Residents of San Francisco’s troubled Tenderloin aired their concerns about brazen drug activity and crime in their neighborhood to a panel of the city’s leading law enforcement officials on Thursday night.
And District Attorney Brooke Jenkins, who vowed to address the city’s visible drug markets after she took office last year, pointed the finger at other members of the city’s criminal justice system for allowing accused drug dealers to leave jail before trial.
Jenkins said police officers are arresting people on suspicion of dealing drugs only to have them walk free despite her office’s pleas to detain them as they await trial.

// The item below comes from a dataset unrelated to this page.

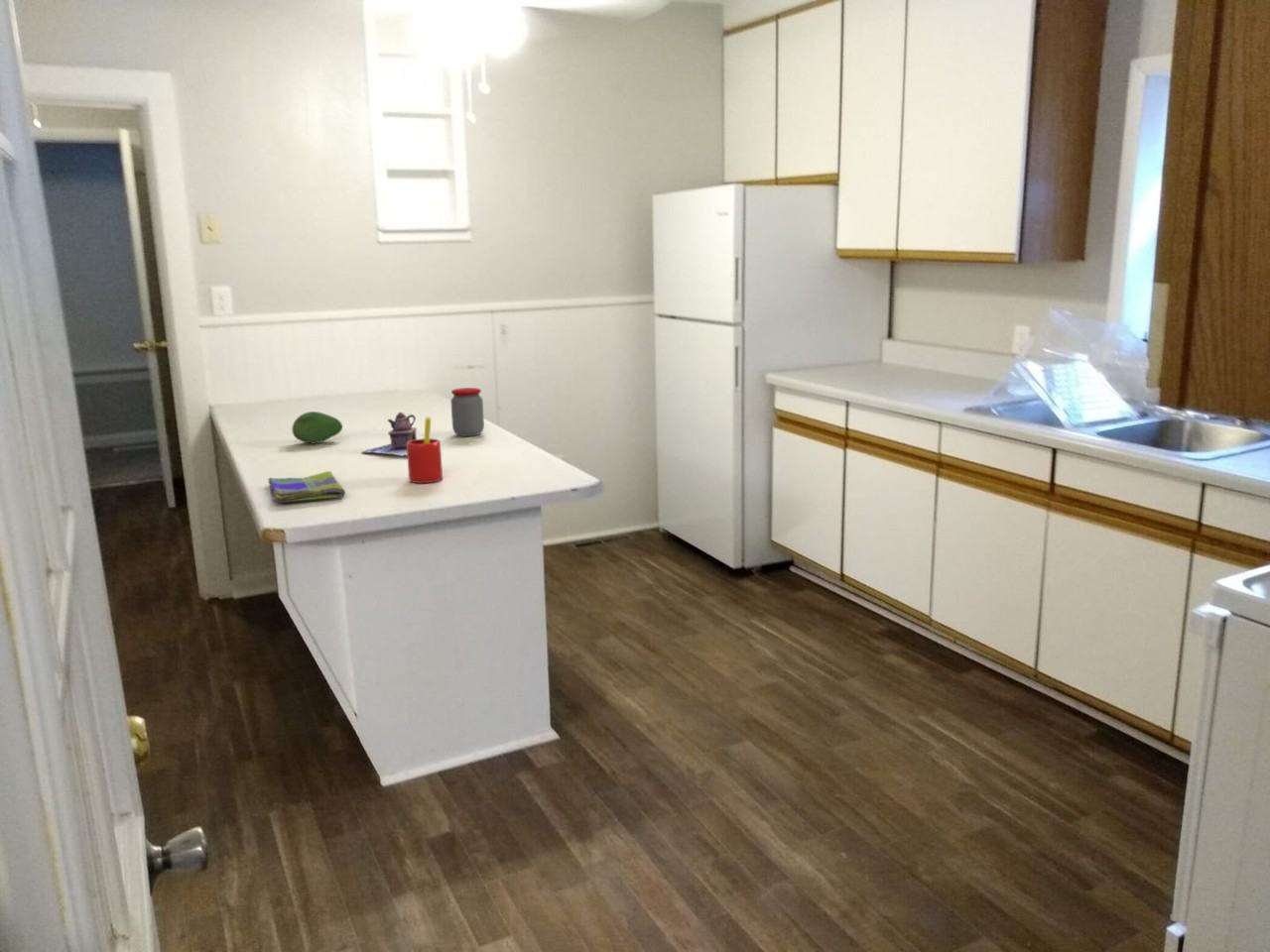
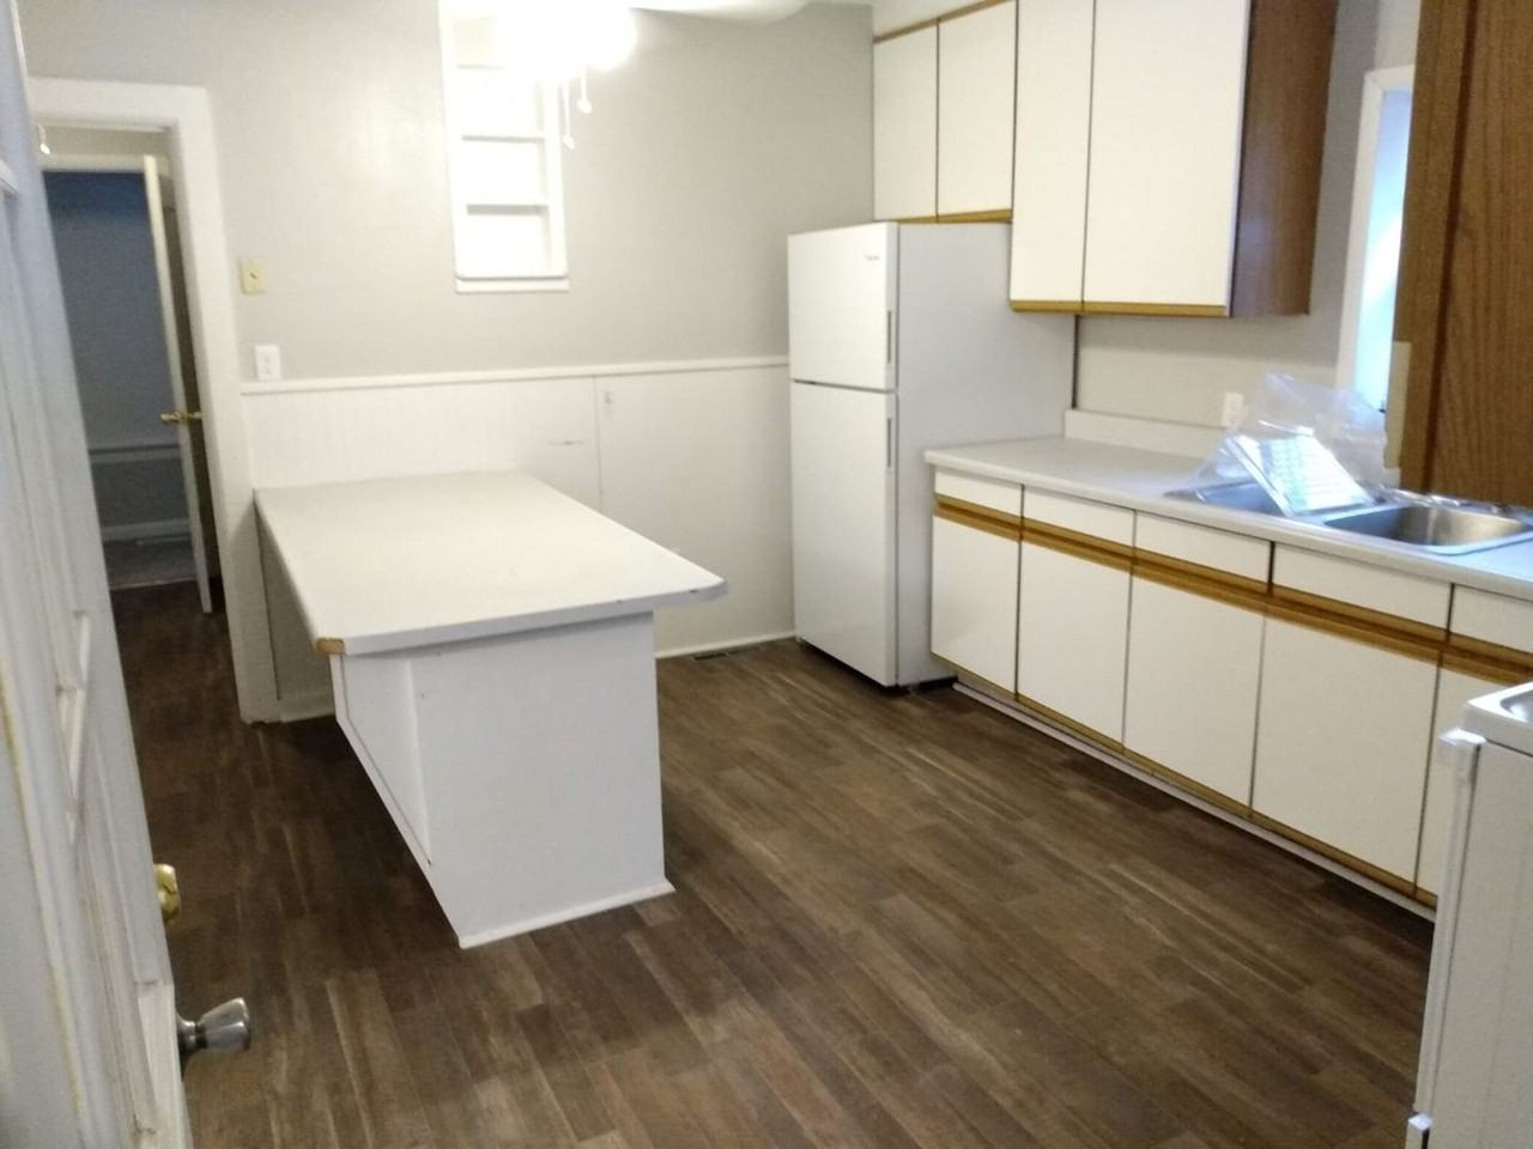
- dish towel [267,470,346,504]
- jar [449,387,485,437]
- fruit [291,411,343,444]
- straw [406,416,444,484]
- teapot [360,412,418,457]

“The police have to arrest the same person four times before the court will agree to hold them,” Jenkins said. “The judges are ignoring it … I think it’s going to take to the community of San Francisco getting more involved in overseeing what’s going on in these courtrooms.”
Hosted by the nonprofit St. Anthony’s and moderated by addiction-recovery activist Tom Wolf, the panel, called in response to a shooting that happened in July, featured Jenkins, police Chief Bill Scott and Sheriff Paul Miyamoto.

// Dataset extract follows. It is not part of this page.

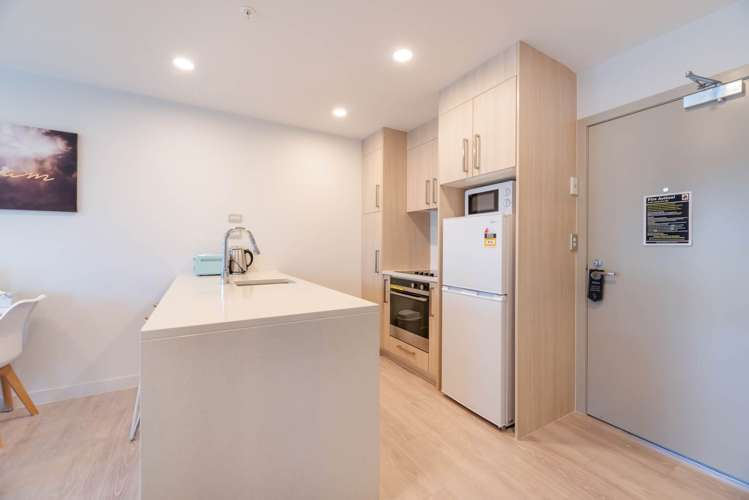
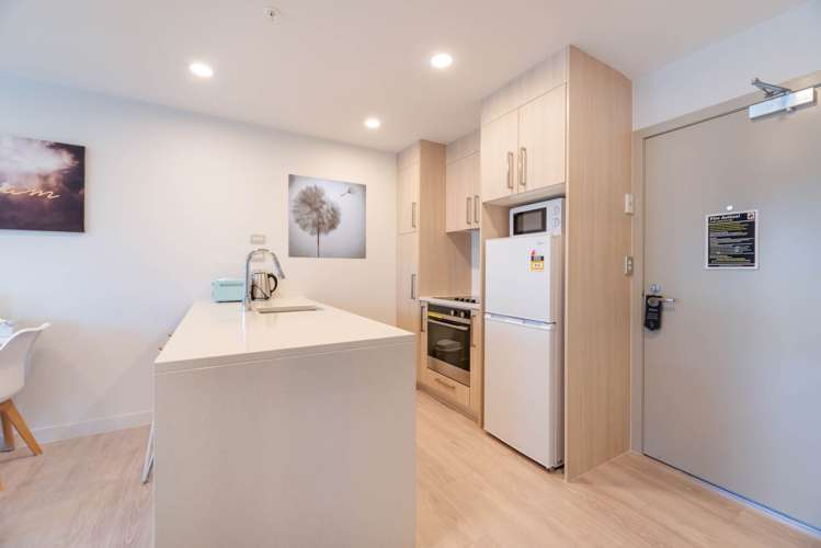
+ wall art [287,173,367,260]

San Francisco police have made an increased number of drug-dealing-related arrests this year while Gov. Gavin Newsom deployed the California Highway Patrol and the National Guard to the Tenderloin in April. But residents say they’ve seen little progress in reining in drug use and related crimes.
Many attendees at Thursday night’s forum—including a young girl who said she was afraid to go on walks around her house—asked what it would take to see progress in the neighborhood.
“It's really frustrating because I go to school in Pacific Heights,” the girl said, “and my friends in Pacific Heights, they can go on walks.”
Scott said his officers’ arrests often just push criminal activity to other parts of the neighborhood. And he acknowledged that to make progress on a complex issue such as addiction, law enforcement and social services need to work hand-in-hand.
In June, the city launched an interagency hub called the Drug Market Agency Coordination Center to bring together public health officials, police and the Department of Emergency Management to address the city’s drug crisis, which has taken over 400 lives this year and has devastated some local businesses.
Mark Mazza, who works on the front lines of the drug and homelessness crisis for the city’s Department of Emergency Management, said the coordination center marks the first time those city divisions are working together and said he was optimistic that progress would be made through that kind of collaboration.
“City departments working together is a new thing,” he said. “We’re not going to arrest our way out of this, and we’re not going to house our way out of this unless public health has a firm place in this plan.”
St. Anthony’s CEO Nils Behnke said he hoped for the panel to reconvene in three months to take account of any progress—or take public accountability for the lack thereof.